* DATA FOR THIS EXERCISE:
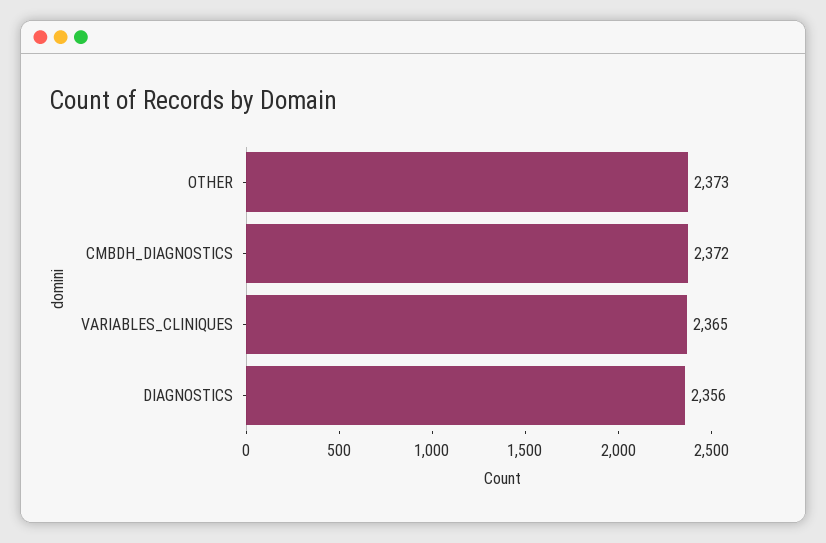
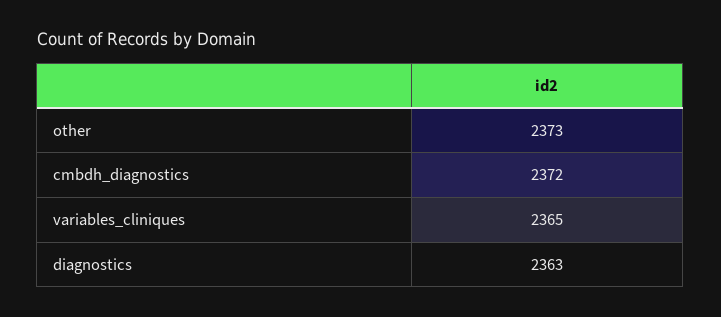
  {
    "OTHER": 2373,
    "CMBDH_DIAGNOSTICS": 2372,
    "VARIABLES_CLINIQUES": 2365,
-   "DIAGNOSTICS": 2356
+   "DIAGNOSTICS": 2363
  }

* TASK GOAL: Go through the entries above and print each one exactly, minus the pictures.

* WRITTEN RESPONSE:
  {
    "OTHER": 2373,
    "CMBDH_DIAGNOSTICS": 2372,
    "VARIABLES_CLINIQUES": 2365,
-   "DIAGNOSTICS": 2356
+   "DIAGNOSTICS": 2363
  }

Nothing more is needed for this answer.